Hi Guys. I am moving to Manila on a 3 year contract, my company is providing me with a great package, but do I need to pay tax in the Philippines and if so how much?

What are my options?
Jersey?
Isle of Man?
Does anyone know a good accountant in Makati?

Cheers, Bill.


----------



## Asian Spirit (Mar 1, 2010)

SRM69 said:


> Hi Guys. I am moving to Manila on a 3 year contract, my company is providing me with a great package, but do I need to pay tax in the Philippines and if so how much?
> 
> What are my options?
> Jersey?
> ...


Hi Bill,

Where your company is sending you to work here, they should be responsible for providing you with information on income taxes to be paid here. I think you will need to pay local income tax here and the Philippine Department of Labor will have the info for you when you arrive and visit their office.
If NZ is like the US, you will also have to pay taxes to NZ from the money earned here so a visit with a tax service there at home would be in order too. 

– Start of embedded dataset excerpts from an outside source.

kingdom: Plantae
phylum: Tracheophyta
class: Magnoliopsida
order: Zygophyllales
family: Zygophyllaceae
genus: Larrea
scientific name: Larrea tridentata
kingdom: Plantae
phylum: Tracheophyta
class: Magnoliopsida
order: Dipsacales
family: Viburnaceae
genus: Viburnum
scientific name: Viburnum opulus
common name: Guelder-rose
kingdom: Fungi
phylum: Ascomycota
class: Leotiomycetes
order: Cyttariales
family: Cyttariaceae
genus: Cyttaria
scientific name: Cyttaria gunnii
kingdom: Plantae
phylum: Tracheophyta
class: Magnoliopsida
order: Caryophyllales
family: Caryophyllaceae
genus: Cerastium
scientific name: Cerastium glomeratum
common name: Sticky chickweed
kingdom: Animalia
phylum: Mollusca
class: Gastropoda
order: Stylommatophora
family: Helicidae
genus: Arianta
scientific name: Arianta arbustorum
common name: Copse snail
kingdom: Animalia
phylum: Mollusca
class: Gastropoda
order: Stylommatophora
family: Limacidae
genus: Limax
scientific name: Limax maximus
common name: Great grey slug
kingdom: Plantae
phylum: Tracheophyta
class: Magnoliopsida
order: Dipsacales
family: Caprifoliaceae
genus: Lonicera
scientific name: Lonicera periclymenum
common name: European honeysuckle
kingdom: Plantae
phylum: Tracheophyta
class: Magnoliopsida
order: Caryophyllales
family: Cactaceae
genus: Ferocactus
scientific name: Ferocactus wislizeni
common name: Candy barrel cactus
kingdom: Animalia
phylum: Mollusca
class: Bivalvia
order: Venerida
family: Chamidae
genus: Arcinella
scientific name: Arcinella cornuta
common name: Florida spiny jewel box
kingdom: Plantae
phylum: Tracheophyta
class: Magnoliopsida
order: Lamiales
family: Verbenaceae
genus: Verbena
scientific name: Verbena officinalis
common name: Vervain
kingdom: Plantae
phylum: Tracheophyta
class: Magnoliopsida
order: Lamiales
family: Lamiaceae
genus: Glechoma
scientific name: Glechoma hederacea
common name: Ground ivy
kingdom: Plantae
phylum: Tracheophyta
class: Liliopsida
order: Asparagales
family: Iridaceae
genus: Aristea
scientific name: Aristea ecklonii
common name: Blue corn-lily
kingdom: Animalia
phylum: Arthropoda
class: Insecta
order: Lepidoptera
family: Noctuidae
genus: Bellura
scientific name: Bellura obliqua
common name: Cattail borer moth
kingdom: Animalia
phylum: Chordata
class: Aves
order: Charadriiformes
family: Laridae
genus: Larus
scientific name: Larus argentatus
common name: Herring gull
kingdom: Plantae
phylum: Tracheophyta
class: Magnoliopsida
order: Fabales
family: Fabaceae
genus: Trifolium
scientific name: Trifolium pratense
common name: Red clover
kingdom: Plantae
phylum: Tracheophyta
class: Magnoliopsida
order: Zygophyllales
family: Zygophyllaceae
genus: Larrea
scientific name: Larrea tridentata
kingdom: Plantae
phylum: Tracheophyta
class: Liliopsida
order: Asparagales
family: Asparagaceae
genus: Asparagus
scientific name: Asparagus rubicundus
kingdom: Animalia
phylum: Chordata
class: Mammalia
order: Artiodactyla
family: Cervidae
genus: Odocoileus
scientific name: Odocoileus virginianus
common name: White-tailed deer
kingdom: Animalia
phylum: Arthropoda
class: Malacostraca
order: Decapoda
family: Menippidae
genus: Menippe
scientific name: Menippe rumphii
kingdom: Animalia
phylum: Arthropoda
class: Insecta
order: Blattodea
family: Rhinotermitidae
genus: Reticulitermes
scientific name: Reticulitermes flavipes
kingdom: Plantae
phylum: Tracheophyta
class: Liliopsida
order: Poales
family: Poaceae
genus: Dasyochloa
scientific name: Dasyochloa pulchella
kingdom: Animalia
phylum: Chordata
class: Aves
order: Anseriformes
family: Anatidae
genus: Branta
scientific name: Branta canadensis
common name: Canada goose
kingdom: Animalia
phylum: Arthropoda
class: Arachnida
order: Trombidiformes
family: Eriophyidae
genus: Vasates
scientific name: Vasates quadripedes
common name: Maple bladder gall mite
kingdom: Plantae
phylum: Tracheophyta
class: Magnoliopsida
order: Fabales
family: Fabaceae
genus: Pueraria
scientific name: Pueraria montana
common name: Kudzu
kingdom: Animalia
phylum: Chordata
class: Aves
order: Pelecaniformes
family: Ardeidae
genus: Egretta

Per your other post; housing should also be provided and arraigned for by your company in advance. If not, I would suggest staying in a local hotel in Manila for a few days until you can locate housing.



Best Of Luck


----------



## cvgtpc1 (Jul 28, 2012)

SRM69 said:


> Hi Guys. I am moving to Manila on a 3 year contract, my company is providing me with a great package, but do I need to pay tax in the Philippines and if so how much?
> 
> What are my options?
> Jersey?
> ...


Your profile doesn't say where you're from but I worked in Korea for a US company and only paid US FICA, the rest was tax free. I filed taxes as usual as overseas income, no tax up to a certain limit, probably higher now.


----------